The National Museum of American History loaned the Pioneer (locomotive), a Civil War-era locomotive, to the B&O Railroad Museum in Baltimore, Maryland for the exhibit The War Came by Train.
Thomas Moran's painting The Grand Canyon of the Yellowstone, in the collection of the Smithsonian American Art Museum, was loaned to the Buffalo Bill Historical Center in Cody, Wyoming. The massive painting was on view from June 1, 2009 through October 31, 2009.
Artifacts from the Bisbee Mineral Collection at the National Museum of Natural History were loaned to the Bisbee Mining and Historical Museum in Bisbee, Arizona for use in the exhibit Digging In: Bisbee's Mineral Heritage.
Over 140 space objects, including the original Apollo 13 command module and the space suit worn by commanding astronaut James Lovell, were loaned to the Kansas Cosmosphere and Space Center in Hutchinson, Kansas.
The Durham Museum in Omaha, Nebraska borrowed 174 artifacts for the exhibit American Originals: Collections from the Smithsonian. Borrowed artifacts included the jacket worn by Bob Keeshan while filming the children's television series, Captain Kangaroo, a three-wheel Westcoaster Mailster used by the United States Postal Service in the 1960s, and two oil on canvass paintings of U.S. Supreme Court Justice Thurgood Marshall and Seneca Chief Red Jacket.

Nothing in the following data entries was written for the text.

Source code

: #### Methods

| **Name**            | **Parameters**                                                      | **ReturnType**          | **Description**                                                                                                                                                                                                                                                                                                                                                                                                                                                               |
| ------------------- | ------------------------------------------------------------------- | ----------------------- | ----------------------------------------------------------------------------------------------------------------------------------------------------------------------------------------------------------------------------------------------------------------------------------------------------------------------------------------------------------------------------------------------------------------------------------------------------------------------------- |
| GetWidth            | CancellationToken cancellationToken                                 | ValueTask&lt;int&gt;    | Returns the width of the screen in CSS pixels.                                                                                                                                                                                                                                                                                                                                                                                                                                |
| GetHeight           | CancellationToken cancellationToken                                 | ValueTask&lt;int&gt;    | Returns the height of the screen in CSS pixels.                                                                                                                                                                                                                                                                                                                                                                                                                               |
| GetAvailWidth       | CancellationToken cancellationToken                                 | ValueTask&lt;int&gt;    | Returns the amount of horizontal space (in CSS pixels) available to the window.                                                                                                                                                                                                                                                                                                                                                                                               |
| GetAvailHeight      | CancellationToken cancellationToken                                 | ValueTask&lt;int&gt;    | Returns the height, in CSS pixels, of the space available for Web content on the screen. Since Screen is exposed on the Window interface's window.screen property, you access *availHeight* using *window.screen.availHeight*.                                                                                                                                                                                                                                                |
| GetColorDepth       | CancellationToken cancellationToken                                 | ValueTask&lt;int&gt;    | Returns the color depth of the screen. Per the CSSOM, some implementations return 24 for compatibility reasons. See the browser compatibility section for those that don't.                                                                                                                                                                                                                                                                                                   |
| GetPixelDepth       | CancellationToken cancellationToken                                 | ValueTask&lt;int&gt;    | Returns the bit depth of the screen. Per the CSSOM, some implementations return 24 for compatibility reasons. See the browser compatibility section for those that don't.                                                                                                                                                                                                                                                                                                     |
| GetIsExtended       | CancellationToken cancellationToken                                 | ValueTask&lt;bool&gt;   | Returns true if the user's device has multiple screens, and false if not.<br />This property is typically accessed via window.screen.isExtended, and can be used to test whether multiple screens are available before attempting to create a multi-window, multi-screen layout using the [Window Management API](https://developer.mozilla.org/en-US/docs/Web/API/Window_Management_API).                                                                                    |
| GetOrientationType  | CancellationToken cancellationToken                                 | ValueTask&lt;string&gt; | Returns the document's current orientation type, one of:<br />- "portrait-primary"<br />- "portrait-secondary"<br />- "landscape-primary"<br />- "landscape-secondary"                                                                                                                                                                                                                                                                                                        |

The National Museum of American History loaned Kermit the Frog to the National Mississippi River Museum and Aquarium in Dubuque, Iowa for use in the exhibit Toadally Frogs!
The Annmarie Sculpture Garden in Solomons, Maryland has over 20 sculptures on loan from the Hirshhorn Museum and Sculpture Garden.
The National Museum of Natural History loaned the Smithsonian Community Reef to the Putnam Museum and IMAX Theatre in Davenport, Iowa. The reef is composed of thousands of crocheted natural reef forms and was a highlight of the Sant Ocean Hall exhibit at the National Museum of Natural History .
"The Peoria Falcon," a sheet of copper stylized in the form of a falcon, was loaned to the Lakeview Museum of Arts and Sciences (now Peoria Riverfront Museum) in Peoria, Illinois by the National Museum of Natural History. The artifact was created during the Mississippian Period and excavated near Peoria, Illinois in the late 1850s.
The National Postal Museum loaned the Railway Post Office to the North Carolina Transportation Museum in Spencer, North Carolina.
The National Museum of Natural History loaned an 18-karat gold Monopoly set covered with precious gemstones to the Museum of American Finance in New York, New York. The board game was designed by artist Sidney Mobell.
The National Museum of Natural History loaned the skeleton of the racehorse, "Lexington," to the International Museum of the Horse in Lexington, Kentucky
The top hat worn by president Abraham Lincoln on the night of his assassination was loaned to the Blackhawk Museum in Danville, California by the National Museum of American History.
The exhibit, Smithsonian Expeditions: Exploring Latin American and the Caribbean at the Miami Museum of Science, borrowed several artifacts from the National Museum of Natural History including painted gourds and a 5-foot-tall monolith from the Nicaraguan island of Momotombito.
The Historic Arkansas Museum borrowed over 40 artifacts from the National Museum of the American Indian for the exhibit We Walk in Two Worlds: The Caddo, Osage and Quapaw in Arkansas.
The Smithsonian American Art Museum loaned three José Campeche paintings to the Museo de Arte de Puerto Rico in San Juan, Puerto Rico.
The Senator John Heinz History Center in Pittsburgh, Pennsylvania has on loan from the National Museum of American History a Bantam Jeep and a piece of the original Star Spangled Banner Flag.
Yokohama prints from the Freer Gallery of Art and the Arthur M. Sackler Gallery were loaned to the Japanese American National Museum in Los Angeles, California for the exhibit Japan After Perry: Views of Yokohama and Meiji Japan.
The National Postal Museum loaned stamp designs and drawings created by president Franklin D. Roosevelt to the Blackhawk Museum in Danville, California.